▶ YOUR ASSIGNMENT: Whenever the word "middle" shows up in a line of the data, copy that line.

▶ TASK DATA:

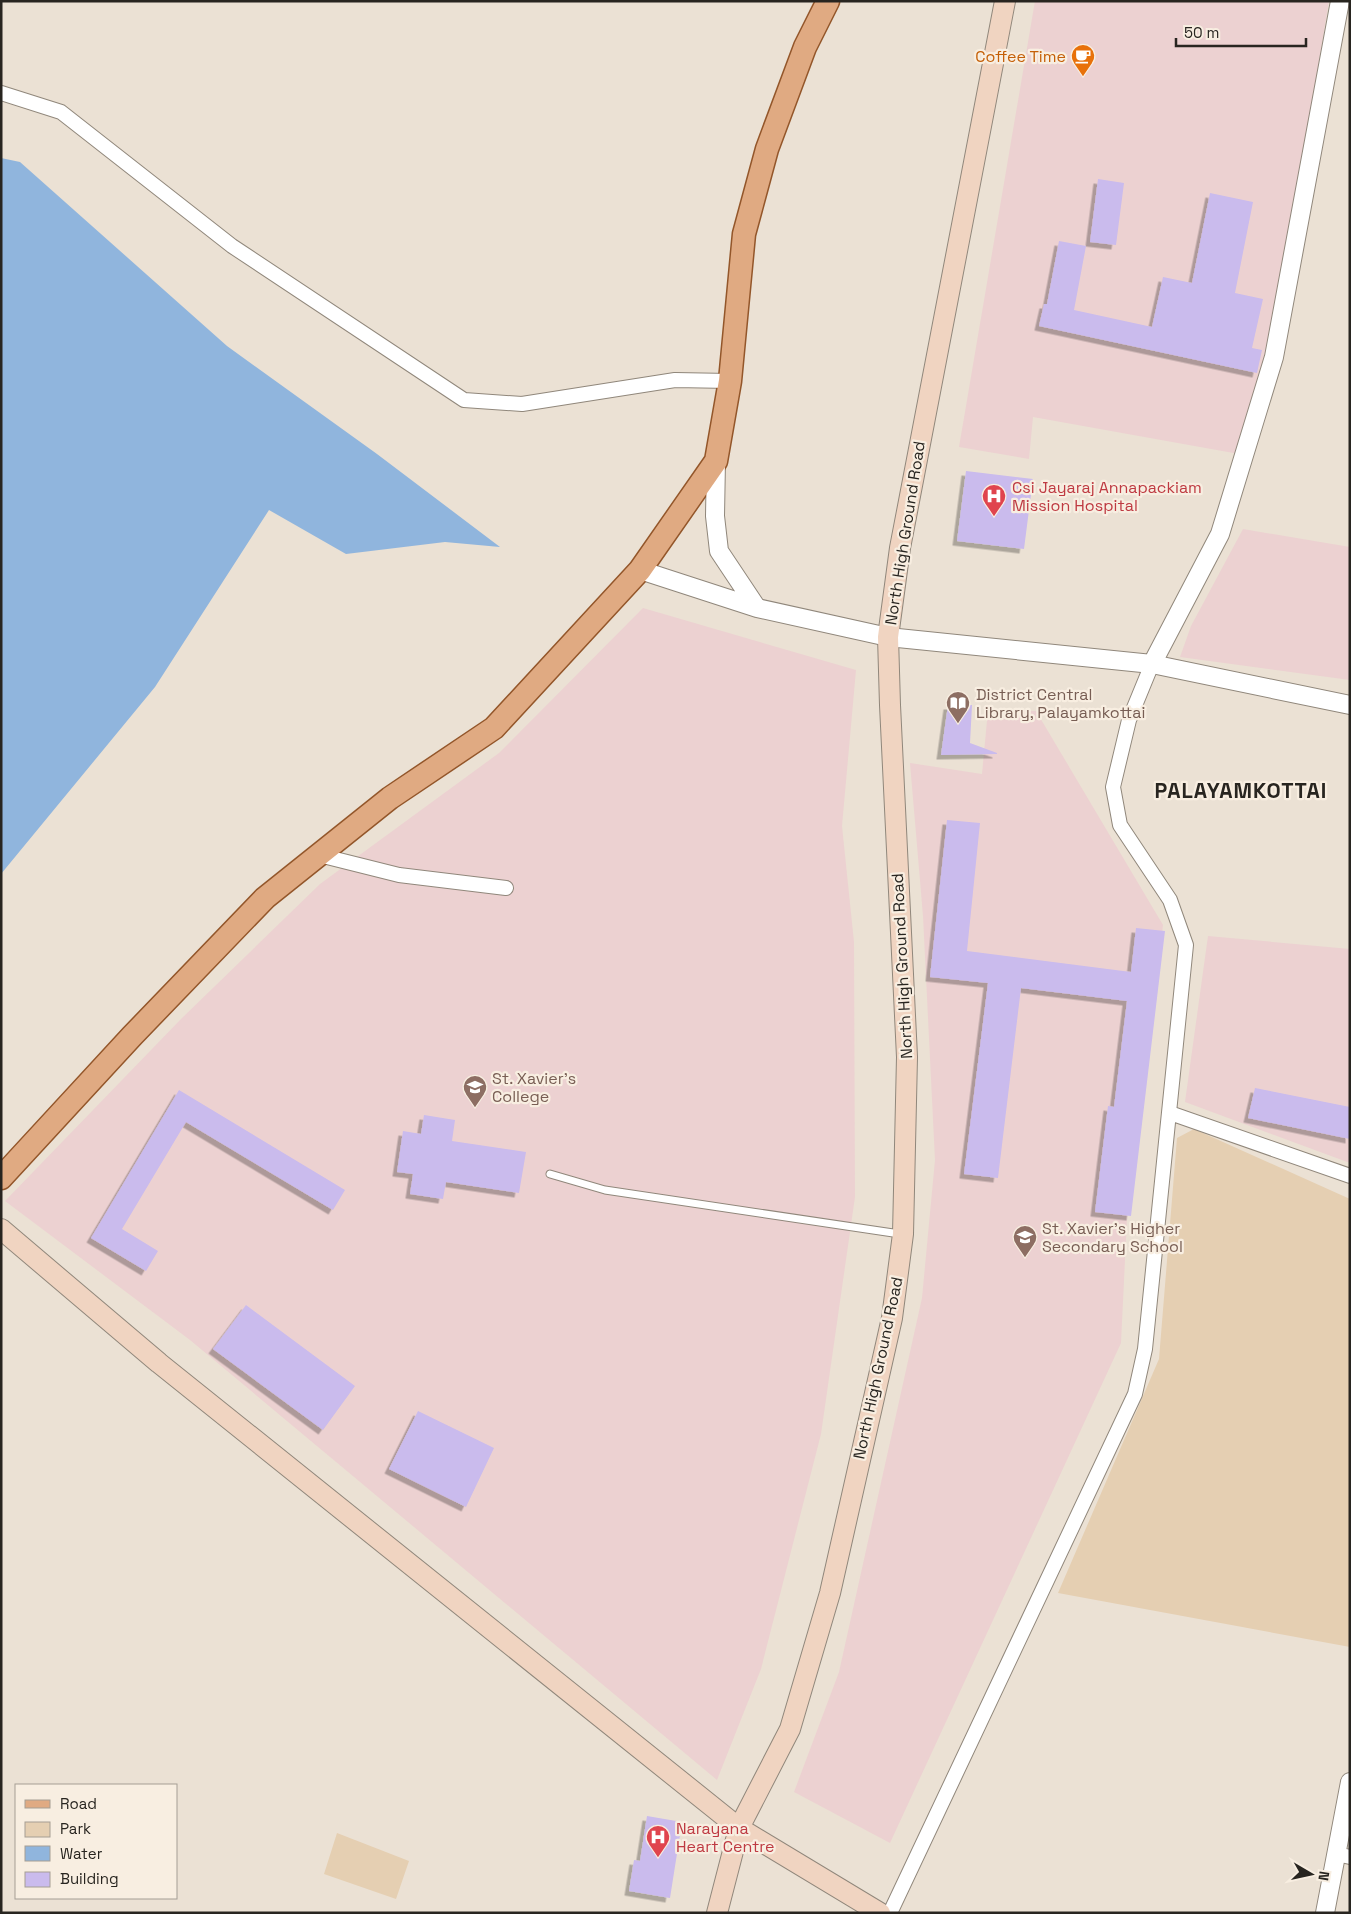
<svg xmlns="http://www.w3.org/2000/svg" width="1351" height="1914" font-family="'Space Grotesk',sans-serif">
	<defs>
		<filter id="shadow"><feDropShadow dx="-4.5" dy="4.5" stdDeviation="0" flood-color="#0004"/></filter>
	</defs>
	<rect width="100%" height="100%" fill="#ebe1d4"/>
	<!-- education -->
	<path fill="#ecd1d1" d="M1035 1H1329L1272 343 1239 454 1033 417 1029 459 959 447Z
		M1243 529 1350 547V680L1180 657 1191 626Z
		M643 608 856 670 842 826 854 942 855 1197 821 1434 761 1669 717 1780 190 1340 5 1201 181 1019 320 884 499 753Z
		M988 710 1036 711 1163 925 1127 1218 1121 1343 890 1843 794 1792 839 1672 922 1298 935 1160 923 916 910 763 982 774Z
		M1208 936 1350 949V1163L1185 1102Z"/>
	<!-- green -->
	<path fill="#e5cfb2" d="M1194 1129 1350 1199V1647L1058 1593 1159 1359 1177 1138Z
		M337 1833 409 1861 396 1899 324 1874Z"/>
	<!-- water -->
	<path fill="#90b5dd" d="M1 158 20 162 227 346 377 454 500 547 445 542 346 554 269 510 155 687 1 874Z"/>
	<!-- building -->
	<path fill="#cabbed" filter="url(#shadow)" d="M1098 179 1124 183 1116 245 1090 242Z
		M1210 193 1253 202 1235 293 1263 299 1252 348 1262 350 1257 373 1039 326 1044 304H1047L1059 241 1086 246 1074 310 1152 327 1163 277 1192 283Z
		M966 471 1033 479 1024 549 957 541Z
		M948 705H972L970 743 997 753V754L941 755Z
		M947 820 980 823 967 951 1131 972 1136 928 1165 931 1131 1216 1095 1212 1108 1106 1114 1107 1127 1001 1021 988 998 1178 964 1174 988 983 930 977Z
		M1255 1088 1350 1107V1139L1248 1118Z
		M179 1090 345 1190 333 1210 186 1122 122 1229 158 1251 146 1271 91 1238Z
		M424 1115 455 1120 452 1141 526 1152 519 1193 446 1182 443 1199 410 1194 413 1174 397 1172 403 1131 421 1134Z
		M246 1305 355 1386 323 1430 213 1349Z
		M418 1411 494 1448 466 1507 389 1469Z
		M647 1816 682 1822 670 1898 629 1891 634 1860 640 1861Z"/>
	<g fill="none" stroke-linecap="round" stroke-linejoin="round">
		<!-- service casing -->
		<g stroke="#90877b" stroke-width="9">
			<path id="service" d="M550 1174 605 1190 900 1234"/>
		</g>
		<!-- minor casing -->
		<g stroke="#90877b" stroke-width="16">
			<path id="minor" d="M1 93 61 112 232 246 464 400 522 404 675 380 730 381
				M319 855 399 875 506 888
				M1170 1113 1350 1176
				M1336 1854 1350 1857
				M890 1913 1135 1394 1145 1349 1186 945 1170 900 1120 825 1113 787 1129 720 1152 664"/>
		</g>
		<!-- tertiary casing -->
		<g stroke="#90877b" stroke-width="20">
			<path id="tertiary" d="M716 461 715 516 719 551 757 608
				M640 570 757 608 888 637 1152 664 1350 705
				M1152 664 1220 534 1274 357 1340 1
				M1325 1913 1350 1782"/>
		</g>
		<!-- secondary casing -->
		<g stroke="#90877b" stroke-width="22">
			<path id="secondary" d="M1 1229 159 1363 739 1828 880 1913
				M717 1913 739 1828 790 1729 830 1593 892 1318 903 1234 907 1057 890 705 888 637 900 548 1005 1"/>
		</g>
		<!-- primary casing -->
		<g stroke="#93562a" stroke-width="25">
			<path id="primary" d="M1 1178 132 1036 265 898 390 798 494 728 640 570 716 461 730 381 744 234 767 149 805 47 828 1"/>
		</g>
		<!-- service -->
		<use href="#service" stroke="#fff" stroke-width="7"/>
		<!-- minor -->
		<use href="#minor" stroke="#fff" stroke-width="14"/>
		<!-- tertiary -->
		<use href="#tertiary" stroke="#fff" stroke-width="18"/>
		<!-- secondary -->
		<use href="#secondary" stroke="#f0d4c1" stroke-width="20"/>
		<!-- primary -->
		<use href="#primary" stroke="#e0aa82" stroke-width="22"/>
	</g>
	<!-- icons -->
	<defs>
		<g id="cafe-pin" transform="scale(1.25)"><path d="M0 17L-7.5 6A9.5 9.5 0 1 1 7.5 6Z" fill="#e8710a" stroke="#f8eee1"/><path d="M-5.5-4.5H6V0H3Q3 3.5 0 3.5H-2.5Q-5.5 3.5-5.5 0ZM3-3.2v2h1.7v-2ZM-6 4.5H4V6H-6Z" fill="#fff"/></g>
		<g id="hospital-pin" transform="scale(1.25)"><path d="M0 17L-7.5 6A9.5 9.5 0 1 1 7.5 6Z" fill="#e0444e" stroke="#f8eee1"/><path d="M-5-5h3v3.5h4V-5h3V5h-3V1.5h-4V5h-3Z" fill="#fff"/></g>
		<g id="library-pin" transform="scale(1.25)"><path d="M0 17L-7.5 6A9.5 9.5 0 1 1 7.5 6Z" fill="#8d6e63" stroke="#f8eee1"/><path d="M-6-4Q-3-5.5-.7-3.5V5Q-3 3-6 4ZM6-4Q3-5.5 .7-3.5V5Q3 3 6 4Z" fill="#fff"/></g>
		<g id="university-pin" transform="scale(1.25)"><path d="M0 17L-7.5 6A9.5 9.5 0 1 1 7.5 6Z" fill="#8d6e63" stroke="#f8eee1"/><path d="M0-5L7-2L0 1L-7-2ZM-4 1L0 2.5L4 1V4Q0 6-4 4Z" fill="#fff"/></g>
		<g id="school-pin" transform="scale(1.25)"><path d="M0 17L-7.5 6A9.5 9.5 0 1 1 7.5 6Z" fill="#8d6e63" stroke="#f8eee1"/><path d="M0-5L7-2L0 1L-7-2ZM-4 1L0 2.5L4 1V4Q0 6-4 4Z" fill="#fff"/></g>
	</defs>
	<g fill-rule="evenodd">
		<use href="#cafe-pin" x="1083" y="56"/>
		<use href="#hospital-pin" x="994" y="496"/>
		<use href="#library-pin" x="958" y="703"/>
		<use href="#university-pin" x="475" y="1087"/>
		<use href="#school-pin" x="1025" y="1237"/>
		<use href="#hospital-pin" x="658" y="1837"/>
	</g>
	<g text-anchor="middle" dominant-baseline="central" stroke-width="4.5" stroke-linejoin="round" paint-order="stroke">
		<!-- food labels -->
		<g font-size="16" fill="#c56008" stroke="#f8eee1" text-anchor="end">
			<text x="1066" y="56">Coffee Time</text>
		</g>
		<!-- health labels -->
		<g font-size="16" fill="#be3a42" stroke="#f8eee1" text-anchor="start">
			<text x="1012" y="487">Csi Jayaraj Annapackiam<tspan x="1012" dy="18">Mission Hospital</tspan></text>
			<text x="676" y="1828">Narayana<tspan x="676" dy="18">Heart Centre</tspan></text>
		</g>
		<!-- street labels -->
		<g font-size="16" fill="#282520" stroke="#f8eee1">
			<text transform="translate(905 533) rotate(-81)">North High Ground Road</text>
			<text transform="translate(902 966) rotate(-93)">North High Ground Road</text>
			<text transform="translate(878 1368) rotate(-78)">North High Ground Road</text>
		</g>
		<!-- education labels -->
		<g font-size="16" fill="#785e54" stroke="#f8eee1" text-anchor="start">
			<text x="976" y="694">District Central<tspan x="976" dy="18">Library, Palayamkottai</tspan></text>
			<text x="492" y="1078">St. Xavier's<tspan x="492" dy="18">College</tspan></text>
			<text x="1042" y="1228">St. Xavier's Higher<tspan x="1042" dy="18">Secondary School</tspan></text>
		</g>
		<!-- district labels -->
		<g font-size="21" font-weight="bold" letter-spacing="1" fill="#282520" stroke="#f8eee1">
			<text x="1241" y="790">PALAYAMKOTTAI</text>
		</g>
	</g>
	<!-- border -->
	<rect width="1351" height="1914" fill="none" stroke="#282520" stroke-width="5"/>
	<!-- legend -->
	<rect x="15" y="1784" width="162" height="115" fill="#f8eee1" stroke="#a59e94"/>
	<rect x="25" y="1800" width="25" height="8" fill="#e0aa82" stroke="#a59e94"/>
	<text x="60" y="1809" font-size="15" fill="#282520">Road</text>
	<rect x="25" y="1822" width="25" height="15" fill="#e5cfb2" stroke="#a59e94"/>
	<text x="60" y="1834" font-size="15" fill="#282520">Park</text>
	<rect x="25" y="1846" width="25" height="15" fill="#90b5dd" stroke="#a59e94"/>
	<text x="60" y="1859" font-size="15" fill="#282520">Water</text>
	<rect x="25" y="1872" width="25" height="15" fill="#cabbed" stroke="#a59e94"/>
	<text x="60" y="1884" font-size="15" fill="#282520">Building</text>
	<!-- north arrow -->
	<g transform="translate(1311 1874) rotate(99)" stroke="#f8eee1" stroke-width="4" paint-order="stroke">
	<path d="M0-4L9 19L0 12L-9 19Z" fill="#282520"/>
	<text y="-8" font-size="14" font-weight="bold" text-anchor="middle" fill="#282520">N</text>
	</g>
	<!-- scale -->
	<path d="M1176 38v8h130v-8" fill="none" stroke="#282520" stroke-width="2.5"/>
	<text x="1184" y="38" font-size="15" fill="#282520" stroke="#f8eee1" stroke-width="4" paint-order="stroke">50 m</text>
</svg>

▶ ANSWER AREA:
	<g text-anchor="middle" dominant-baseline="central" stroke-width="4.5" stroke-linejoin="round" paint-order="stroke">
	<text y="-8" font-size="14" font-weight="bold" text-anchor="middle" fill="#282520">N</text>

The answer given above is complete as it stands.